World History   Nicole Starner, Biglerville HS/Upper Adams MS

I Love I Hate I Miss My Sister


Sarn, Amelie. I Love I Hate I Miss My Sister. Trans. Y. Maudet. Delacourte Press, 2014. Print. 978-0385743761. 160 p. $15.99. Gr.11-12.

Amelie Sarn’s short novel about two Muslim sisters living in the projects in France is an engrossing story that will linger in the mind of the reader long after the story has ended. The author notes that it was inspired by the murder of a young Muslim girl in France in 2002.  Written in the first person point of view of one of the sisters, Sohane, the story jumps back and forth between the events leading up to the death of the other sister, Djelila, and the present. Sohane had a typical love/hate relationship with her outgoing sister. Sohane is the quiet and more studious of the two and often cannot identify with her sister. While Sahone tries to embrace her Muslim identity, Djelila seems to want to break free from the life her Algerian-French family wants for her. Sohane is especially enigmatic.  The reader grapples with defining Safone as an individual, which perfectly reflects how Sohane views herself- as an enigma of sorts, with multiple personas based on her current environment, be it  at school, home, or on the bus. Her personal identity struggle reflects what many teenagers experience at various times. Sahone decides that to fully represent her faith she wants to wear a headscarf to school, even though this is illegal in France and causes problems for her.

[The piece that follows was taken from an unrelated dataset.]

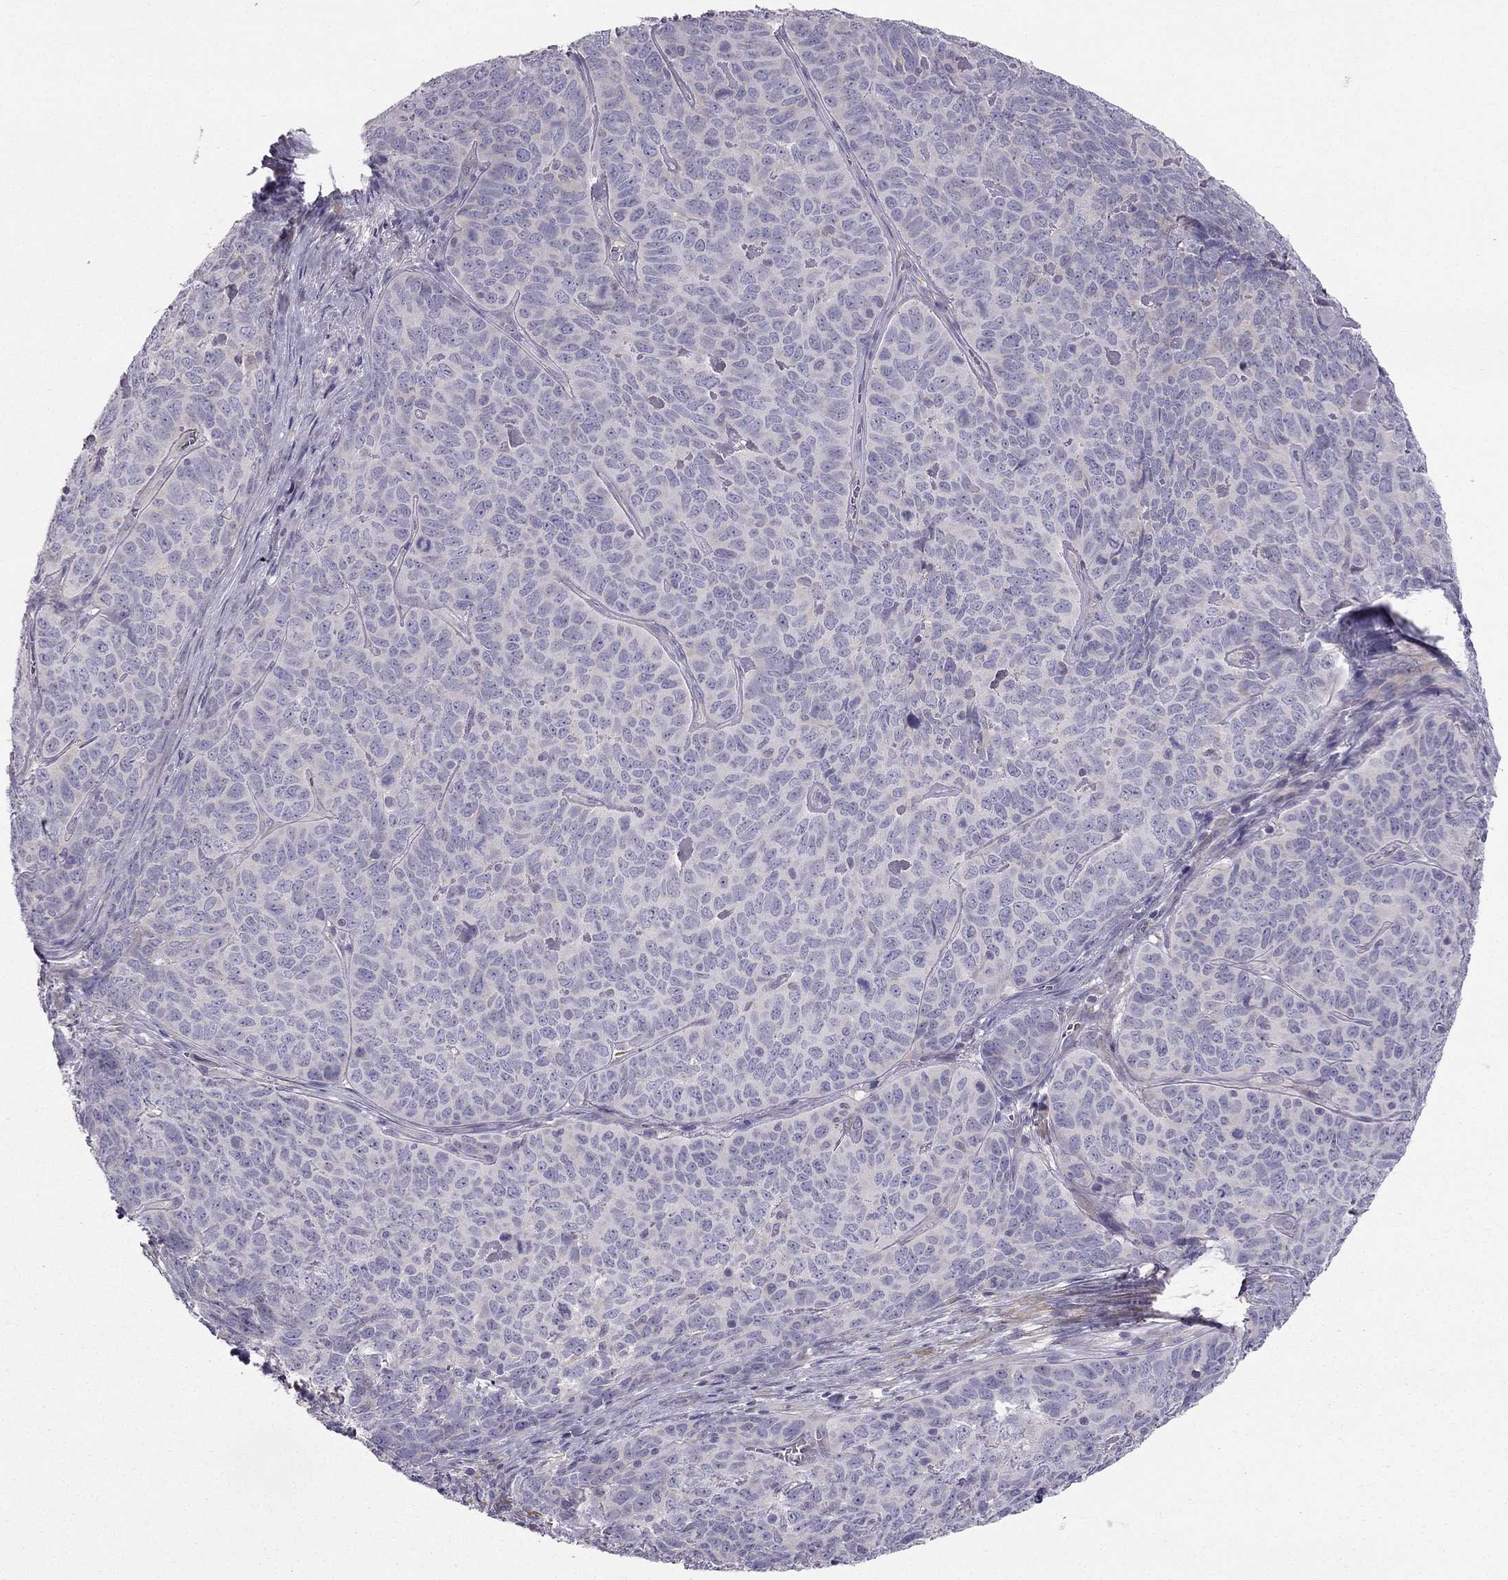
{"staining": {"intensity": "negative", "quantity": "none", "location": "none"}, "tissue": "skin cancer", "cell_type": "Tumor cells", "image_type": "cancer", "snomed": [{"axis": "morphology", "description": "Squamous cell carcinoma, NOS"}, {"axis": "topography", "description": "Skin"}, {"axis": "topography", "description": "Anal"}], "caption": "This image is of skin cancer stained with IHC to label a protein in brown with the nuclei are counter-stained blue. There is no positivity in tumor cells. Nuclei are stained in blue.", "gene": "SYT5", "patient": {"sex": "female", "age": 51}}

Djelila, meanwhile, becomes a target for young men living in their projects who are offended by how Djelila acts and dresses and begin following her.  Due to the violent nature of Djelila’s death and the serious subject matter, I recommend this title for older, more mature teens who can understand the differences between moderates and fundamentalists in any religion. There is an author’s note and glossary included, and these assist with the understanding of the novel.

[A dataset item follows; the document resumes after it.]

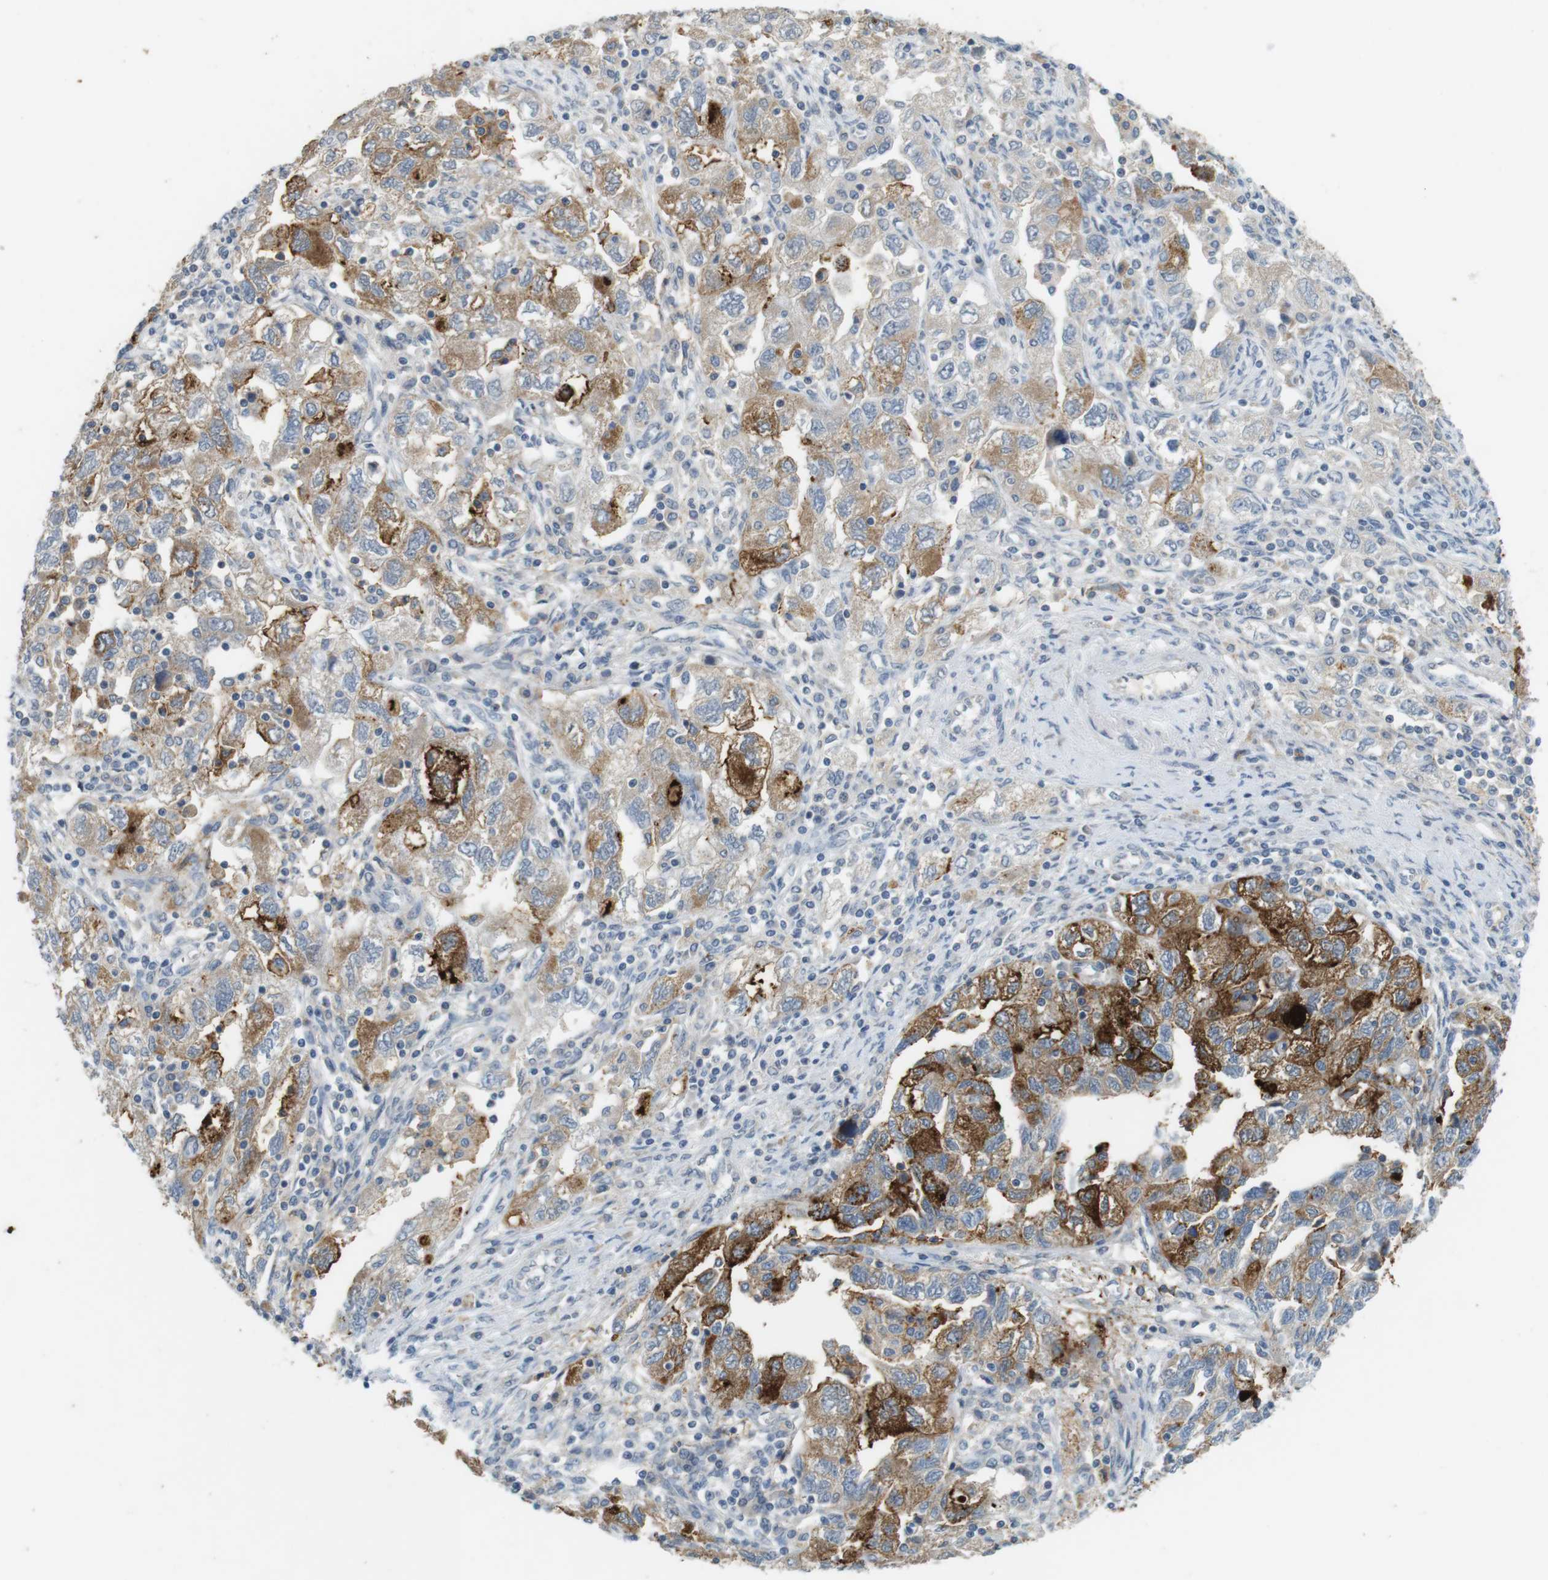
{"staining": {"intensity": "strong", "quantity": "25%-75%", "location": "cytoplasmic/membranous"}, "tissue": "ovarian cancer", "cell_type": "Tumor cells", "image_type": "cancer", "snomed": [{"axis": "morphology", "description": "Carcinoma, NOS"}, {"axis": "morphology", "description": "Cystadenocarcinoma, serous, NOS"}, {"axis": "topography", "description": "Ovary"}], "caption": "Protein analysis of ovarian cancer (serous cystadenocarcinoma) tissue demonstrates strong cytoplasmic/membranous positivity in about 25%-75% of tumor cells.", "gene": "MUC5B", "patient": {"sex": "female", "age": 69}}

Realistic        Lindsey Myers, Peters Township High School

When I finished reading this book, a friend asked me what I thought of it. Immediately, I said that while it was a difficult read, it is one that I feel is important to share with teens in the United States. It can sometimes be hard to understand religious persecution in our nation, where we value our freedom of religion. I was, however, apprehensive about sharing this text with teens because I did not want them to come away from it with a negative view of the Muslim faith. It is important for teens to see that there are moderates and fundamentalists in every religion, which is why this text is for teens who have matured enough to realize that fact and understand that one violent group does not represent an entire people or faith. I did book-talk this book for students, but primarily Honors English 11 students. It is an approachable book because the chapters are so short and the novel itself is brief. The plot grabs you from the beginning and the reader finds her heart breaking for the quiet Sohane. She is a typical teenager trying to define who she is and how she fits into her world, and many teens will relate to her story, especially those who are wary of following in the path that has been laid out for them. This would be an excellent story to spark conversation about religious tolerance as well as religiously-based violence against women, which is something the author mentions in her note at the end of the novel. I look forward to hearing what students have to share after reading this text.